Donc, elle m'a parlé un peu de ce qu'elle avait dit. Ses rapports avec son mari, pourquoi elle l'avait choisi, son impression de n'avoir pas été très honnête dans ce choix, elle qui venait de perdre en moins d'un an sa mère, sa grand-mère, et un ami intime dont elle était secrètement amoureuse. Choix d'un mari rassurant, d'un "re-père", qu'elle a aimé avec le temps. Ma mère a été pétrie de culpabilité et ce n'est qu'avec la vieillesse, et après avoir senti son coeur près de la lâcher, qu'elle entreprend enfin un véritable travail approfondi d'apaisement. Elle me dit des choses qu'elle n'a jamais dites à personne, comme pour s'en délivrer, et je suis touché de sa confiance. Je la prends pourtant comme "naturelle". Depuis quelques années, et notamment depuis que je m'oriente vers la relation d'écoute de l'autre, nos rapports sont proches. Il y a eu quelques mises au point respectives, quelques tensions, quelques marquages de limites, et maintenant nous avons un rapport équilibré et sain. Je crois que tout cela s'est joué au moment où j'ai véritablement pris mon autonomie en faisant un choix de vie résolument personnel, et totalement à l'encontre de ses valeurs. Cependant elle a respecté ce choix, dont elle a tenté de comprendre le bien-fondé.

Je crois qu'elle m'observe avec une certaine fascination. Parce que j'ai osé ce qu'elle même n'avait pas entrepris. Maintenant elle se dit qu'elle aurait dû aller voir un psy quand elle était jeune...


Nous nous retrouvons souvent dans nos modes de pensée. Et notamment sur cette idée de pacification intérieure pour vivre sereinement. Je me rends compte que je recherche de plus en plus cette paix. Et je la vis bien souvent. Je tend vers la paix avec ce qui se fait et doit se faire, en paix avec le temps qui passe, en paix avec l'évolution inéluctable, en paix avec l'idée que c'est le chemin qui compte davantage que l'objectif à atteindre . Alors je chemine, à mon rythme, en m'adaptant aux aléas sur lesquels je ne peux agir, tout en agissant pour ce à quoi je tiens... si j'y suis prêt. Il n'y a plus d'urgence: je laisse sa place au temps.

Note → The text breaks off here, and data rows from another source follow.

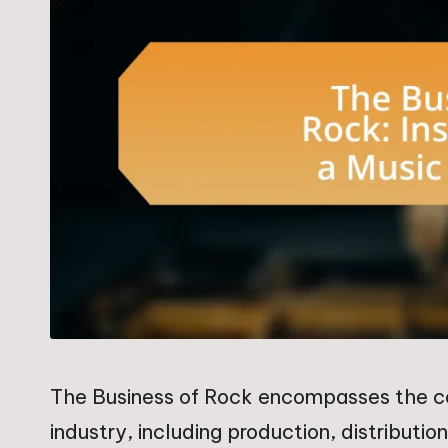
The Business of Rock encompasses the c
industry, including production, distributi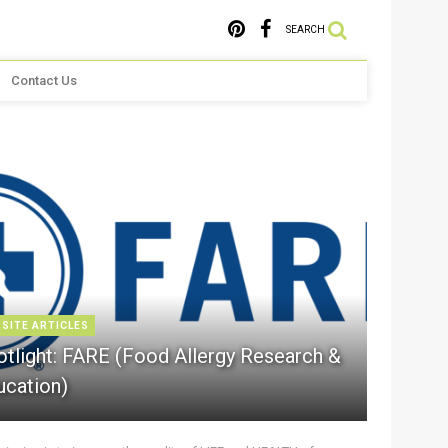
SEARCH
Contact Us
 SITE ARTICLES
otlight: FARE (Food Allergy Research &
ucation)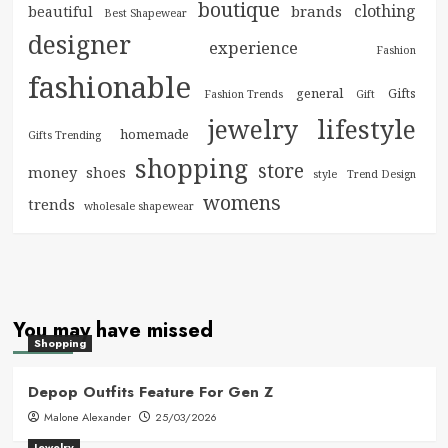
boutique
clothing
brands
beautiful
Best Shapewear
designer
experience
Fashion
fashionable
general
Gifts
Fashion Trends
Gift
jewelry
lifestyle
homemade
Gifts Trending
shopping
store
money
shoes
style
Trend Design
womens
trends
wholesale shapewear
You may have missed
Shopping
Depop Outfits Feature For Gen Z
Malone Alexander
25/03/2026
Jewelry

Il y a quelques années j'écrivais ici que j'étais en recherche d'harmonie avec les autres. J'y parviens peu à peu. Pour cela j'ajuste la proximité que je peux avoir avec eux. Ne me sentant pas très bien dans la société urbaine et consumériste je m'en tiens à quelque distance, tout en aimant y faire des incursions ponctuelles. Ne me sentant pas bien avec les revendicateurs et rouspéteurs de tout poil, je les évite. Je cherche toujours ce qui (et ceux qui...) m'apporte le plus de paix. Ainsi peu à peu mon cercle relationnel se modifie et va vers des personnes avec qui je me sens bien. Des personnes qui réfléchissent sur le sens de la vie, qui apprécient la remise en question, qui recherchent aussi cet état de paix intérieure. Je vais vers les gens qui aiment l'humanité et qui choisissent de sourire face à la vie, qui savent voir ce qu'il y a de précieux et de beau à vivre là où ils sont. J'aime la vie et j'aime ceux qui l'aiment. Profondément, viscéralement. C'est peut-être ce que j'avais à découvrir en moi...

C'est en m'entourant de ce genre de relations que je trouve ma place et que je trouve la paix. Les autres, dans la mesure du possible je m'en protège. Je crois que je ne cherche plus à être en paix avec tout le monde, car tout le monde ne le désire pas. Trop de gens semblent aimer être en lutte: contre les autres, contre la vie, et finalement contre eux-mêmes.

J'ai envie de laisser couler la vie en moi et de me couler en elle. Comme dans une rivière. J'ai besoin de sentir cette fluidité organique qui m'ancre aussi dans la terre, dans l'air. C'est ma nature et c'est la nature qui me rapproche de ce centre.

La nature, si belle en ce moment, alors que l'hiver se prépare dans un automne estival. Cette nature dans laquelle je vis et en laquelle je me ressource. J'y puise mon inspiration, j'y trouve un modèle d'harmonie.

Le soleil se lève à l'instant. De ma fenêtre je vois les couleurs d'automne, les perles de rosée scintillant dans l'herbe. La lumière est douce et je suis bien.